Manufacturer: Rogue Fitness
Price: from $65 (4lb ball)
Time: 30 minutes
Stuck for time? Not got a lot of equipment? With this workout you can smash a whole body workout with just one medicine ball. The idea behind this is to give a fun alternative to having to go slog it in the gym for an hour, with this workout you can go anywhere and with a little space give yourself a fat destroying circuit.
You can use any ball for this, as long as it has some weight. Medicine balls ship in a range of weights from very light to rather heavy. If you’re a beginner, you could use a football or similar ball as a starting point.
The only small amount of rest is between exercises as your moving yourself into the different position. After finishing the circuit rest for one minute and then repeat. Repeat the entire circuit 3 – 4 times.
If more resistance is required simply use a heavier med ball or try the moves super slow, that’ll increase the activation time of the muscles and increase the progress you’ll make.
Before you continue, please remember that you need to warm up.
If are are unsure about some of the terms used in this article, it’s worth having a quick read through our Glossary of Terms before you get started with your workout.
Squat and vertical throw. Click for full exercise
Squat and vertical throw
Holding the med ball in both hands, close to your chest, squat down until your legs are parallel to the floor. When rising back up throw the med ball directly above your head, catch it back into your chest and drop back into the squat.
Target: 10 squat & throws (beginner), 15 squat & throws (intermediate), 20 squat & throws (advanced)
Romanian Deadlift. Click for full exercise
Stand upright on one leg with the med ball in both hands. Bend standing leg slightly and bend at the hip, straightening other leg out behind, forming a T like shape return to the start and repeat on the other leg, five each side. To make this more challenging move arms overhead.
Target: 5 deadlifts (beginner), 10 deadlifts (intermediate), 15 deadlifts (advanced)
V Sits. Click for full exercise.
Lying flat on your back, hold the med ball in both hands above your head. Contract abs to meet feet with hands in mid-air to make a V shape. Lower back down to the floor with control, try not to rest at the bottom, keeping in tension at all times.
Target: 5 v-sits (beginner), 10 v-sits (intermediate), 15 v-sits (advanced)
Pistol Squat. Click for full exercise
Stand upright with one leg on the floor, keeping med ball into chest. Bend standing leg into squat position, keeping other leg straight and off the floor. Go as low as possible before standing back upright. Complete 5 for each leg.
Target: 5 pistol squats per leg (beginner), 10 pistol squats per leg (intermediate), 15 pistol squats per leg (advanced)
Wall Throw and Squat. Click for full exercise
Wall Throw and Squat
This starts on your knees with the med ball close into your chest, facing a wall. Throw the ball against the wall and catch it, and drop in to a squat and repeat as you squat back up.
Target: 20 squats & throws (beginner), 40 squats & throws (intermediate), 60 squats & throws (advanced)
Tip: try squatting and throwing at a faster pace if you want to make this tougher!
Overhead Lunge. Click for full exercise
Lunge forward on one leg and raise med ball above head simultaneously. Lunge forward so front and back knees create 90 degree angles. Return to start position and repeat 5 for each leg.
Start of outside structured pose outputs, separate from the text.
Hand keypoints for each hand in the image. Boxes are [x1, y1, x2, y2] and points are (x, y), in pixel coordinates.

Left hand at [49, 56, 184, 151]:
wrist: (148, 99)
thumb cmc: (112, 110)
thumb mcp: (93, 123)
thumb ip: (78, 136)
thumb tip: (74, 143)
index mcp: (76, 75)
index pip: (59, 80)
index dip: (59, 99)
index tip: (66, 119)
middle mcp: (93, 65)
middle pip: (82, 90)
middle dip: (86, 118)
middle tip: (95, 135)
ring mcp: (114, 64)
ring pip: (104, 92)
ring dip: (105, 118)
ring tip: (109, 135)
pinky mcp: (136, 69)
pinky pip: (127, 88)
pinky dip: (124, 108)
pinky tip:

Target: 5 lunges per leg (beginner), 10 lunges per leg (intermediate), 15 lunges per leg (advanced)
Russian Twist. Click for full exercise
Sit upright with knees bent at 90 degrees. Hold med ball in both hands, in front of your body. Lift your feet off the ground slightly and twist torso so med ball is one side of the body, then twist back to the other side. The movement repetition finishes with the med ball back in front of the body.
Target: 10 complete twists (beginner), 15 complete twists (intermediate), 20 complete twists (advanced)
Superman. Click for full exercise
Lie flat on your front with legs and arms outstretched. Hold med ball in both hands above head. Lift legs and arms/chest off the floor and hold for 2 seconds, lower back to the floor under control.
Target: 5 superman’s (beginner), 8 superman’s (intermediate), 12 superman’s (advanced)
Press Up. Click for full exercise
Adopt the press up position and place the med ball underneath one hand, other hand on the floor. Complete a press up and at the top roll the ball to the other hand, repeat 5 with ball under each hand.
Target: 5 press-ups per arm (beginner), 10 press-ups per arm (intermediate), 15 press-ups per arm (advanced)
There you have it, a balanced whole body workout using just a medicine ball and very little space. If you are looking for a bigger challenge, try and do 4 rounds in as little time as possible, whilst maintaining good posture throughout. Eliminate the rest periods and really feel the burn. This will decrease the time your body gets to replenish muscle glycogen stores so ensure you stay hydrated and refuel straight after exercise with some proteins and fats!
Before you finish, remember that you should spend time cooling down.